The real revolution was UT99. With my colleagues we stayed in the office after work, and played on my levels. The pattern was like this: fine tuning the level, testing it, collect the critiques and fine tune again. I learned much during those days.
My work was also interesting: I set up the intranet for the company, and made a java based bug reporting and user support system along with a queue based task manager for the hardware maintenance department. (My highschool was IT oriented, so I had a basic programmer degree.)

Then I got a job in a game developer company. I was working on several projects, we were making prototypes. That way we were able to experiment, to try out different types of games. I had a chance to work on games for PC, Xbox and later on for Nokia N-Gage and Tapwave Zodiac. I learned to see problems in many different perspectives.

When I first heard about the MakeSomethingUnreal contest, I knew that this is a great opportunity to make... well... something Unreal, a game, that I can be proud of, where I can show what I've learned during the last few years. With one of my colleagues - Attila 'Indy' Malárik - we started to plan a platformer mod with puzzle elements... and MetaBall was born. Making it was 17 months of hard work, but I think it was worth the effort: eventually we were 2nd in Phase 4 and 5th in the Grand Finals.
Indy did all the coding, and I did the modeling, texturing, level and game design, and some MetaBall specific sound effects.

After Metaball, I was invited to work on another mod, called Deathrace. It started as a Carmageddon remake, but later on we deviated from the original game and designed our own version. I managed the design documentation, made two cars and a city map with all the artwork.
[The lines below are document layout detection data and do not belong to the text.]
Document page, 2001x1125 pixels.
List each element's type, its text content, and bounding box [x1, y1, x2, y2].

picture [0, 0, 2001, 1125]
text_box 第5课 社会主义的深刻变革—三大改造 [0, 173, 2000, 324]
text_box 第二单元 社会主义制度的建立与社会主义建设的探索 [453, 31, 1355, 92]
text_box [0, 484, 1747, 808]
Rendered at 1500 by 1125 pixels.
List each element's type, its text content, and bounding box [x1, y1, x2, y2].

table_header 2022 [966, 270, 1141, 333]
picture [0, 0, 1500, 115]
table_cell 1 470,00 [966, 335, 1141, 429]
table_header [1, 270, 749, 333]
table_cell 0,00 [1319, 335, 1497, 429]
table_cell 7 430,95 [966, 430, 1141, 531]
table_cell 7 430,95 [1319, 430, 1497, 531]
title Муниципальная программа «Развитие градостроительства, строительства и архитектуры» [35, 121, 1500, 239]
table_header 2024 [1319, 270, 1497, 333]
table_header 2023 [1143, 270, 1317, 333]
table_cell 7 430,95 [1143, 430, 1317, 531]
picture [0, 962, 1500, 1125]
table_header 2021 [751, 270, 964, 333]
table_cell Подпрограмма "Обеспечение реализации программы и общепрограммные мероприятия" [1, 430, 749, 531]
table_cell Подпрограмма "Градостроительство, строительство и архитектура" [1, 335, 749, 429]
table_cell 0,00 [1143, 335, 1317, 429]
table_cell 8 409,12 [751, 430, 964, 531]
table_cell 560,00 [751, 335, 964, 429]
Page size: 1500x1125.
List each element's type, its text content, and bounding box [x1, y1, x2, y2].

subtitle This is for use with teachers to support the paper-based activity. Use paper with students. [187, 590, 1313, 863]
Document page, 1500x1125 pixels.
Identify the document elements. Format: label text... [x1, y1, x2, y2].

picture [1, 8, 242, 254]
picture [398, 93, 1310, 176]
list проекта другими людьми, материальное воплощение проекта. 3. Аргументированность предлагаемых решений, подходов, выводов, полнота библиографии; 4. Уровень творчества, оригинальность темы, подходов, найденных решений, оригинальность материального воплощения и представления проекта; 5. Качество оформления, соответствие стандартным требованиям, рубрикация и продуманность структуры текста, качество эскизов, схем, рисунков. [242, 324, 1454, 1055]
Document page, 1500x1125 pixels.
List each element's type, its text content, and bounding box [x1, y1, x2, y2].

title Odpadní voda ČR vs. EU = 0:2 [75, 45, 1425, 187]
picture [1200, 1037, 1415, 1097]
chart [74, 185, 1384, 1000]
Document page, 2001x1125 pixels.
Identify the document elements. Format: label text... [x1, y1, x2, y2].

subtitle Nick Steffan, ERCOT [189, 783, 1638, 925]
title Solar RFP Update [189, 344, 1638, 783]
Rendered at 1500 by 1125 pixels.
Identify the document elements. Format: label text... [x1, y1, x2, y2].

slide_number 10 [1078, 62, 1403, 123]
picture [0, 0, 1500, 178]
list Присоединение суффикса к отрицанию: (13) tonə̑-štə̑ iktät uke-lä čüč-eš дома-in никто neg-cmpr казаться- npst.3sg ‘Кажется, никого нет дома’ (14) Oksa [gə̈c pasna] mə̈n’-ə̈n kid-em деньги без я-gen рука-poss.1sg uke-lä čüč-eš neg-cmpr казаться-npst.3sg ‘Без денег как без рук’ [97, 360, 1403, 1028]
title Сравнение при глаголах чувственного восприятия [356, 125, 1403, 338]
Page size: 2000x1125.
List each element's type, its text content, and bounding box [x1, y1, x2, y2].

6 months after the end of the MSU contest, I had the chance to move to Sydney, to work on a game based on the Stargate franchise.

Now in my freetime I'm working on MetaBall 2, which is intended to be a mod for UT2007. The unfinished Deathrace also has a sequel (well, sort of...), currently in design stage: Atomic Race.

Modo 2 has arrived, so I have had a great ammount of interesting stuff to learn. It is fun to model, texture, paint and render in Modo. Even when it gets buggy, at least I can script a workaround.

My other favourite graphics application is FilterForge, a node based texture generator. I was a betatester and my filters earned me a free copy of the software.

In 2007 the MetaBall 2 project grew from a one man show to a team effort: now I'm organizing 5 people, doing project management along design work and art asset creation.
I'm also working on the design side of other projects as a freelancer.